The show, known as the Pasarela Cibeles, had decided earlier this month not to allow women below a predetermined body mass index to parade down the catwalk.

Doctors Susana Monereo of Spain's National Endocrinology Society and Basilio Moreno, an obesity consultant at Gregorio Maranon Hospital, were among the specialists called on to medically assess the models.

Five of the 68 models who showed up for appraisal failed the test, the doctors said. The models were over 5 feet 7 inches tall and weighed less than 121.25 pounds, Monereo said.

"They had a body mass index below, well below, that which is considered normal not just by the Spanish endocrinology society, whom we represent, but also by the limits set by the World Health Organization," Monereo said.

Each model was allowed to appear at the examination accompanied by an agent and a representative from the fashion industry.

The show wanted to project an image of beauty, elegance and health, and also banned makeup that makes models appear sickly, organizer Cuca Solana said.

"Clearly we don't want walking skeletons," Solana said.

Some well-known models had not gone to the examination, Solana said, but they were not identified.

Around 300 models originally were expected to apply for inclusion in the prestigious fashion event, but only 68 applied this year.

Solana said the rigorous pre-show test was not necessarily the cause for the downturn.
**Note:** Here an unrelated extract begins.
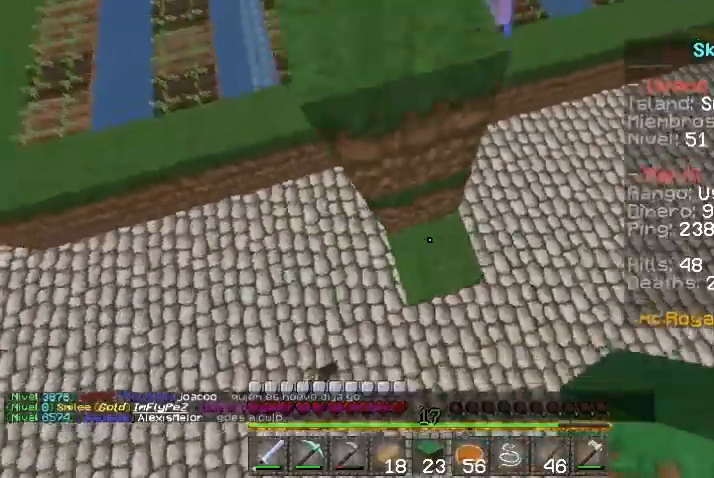
{"keys": ["a"], "mouse": [], "events": [[500, "a", "down"]]}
One possibility was that model agencies may have chosen to send more models to other shows.

Last year's show drew protests from medical associations and women's advocacy groups because some of the models were positively bone-thin.

This time, the Madrid regional government decided to pressure organizers to hire fuller-figured women as role models for young girls obsessed with being thin, Concha Guerra, deputy finance minister of the regional administration, said earlier this month.

The body mass index is a calculation doctors normally apply to study obesity. It is calculated by dividing weight in pounds by height in inches squared, and multiplying that total by 703.

If the resulting number is between 18.5 and 24.9, a person's weight is normal. Below 18.5 they are underweight. In the case of the Madrid show, organizers rejected women with an index below 18.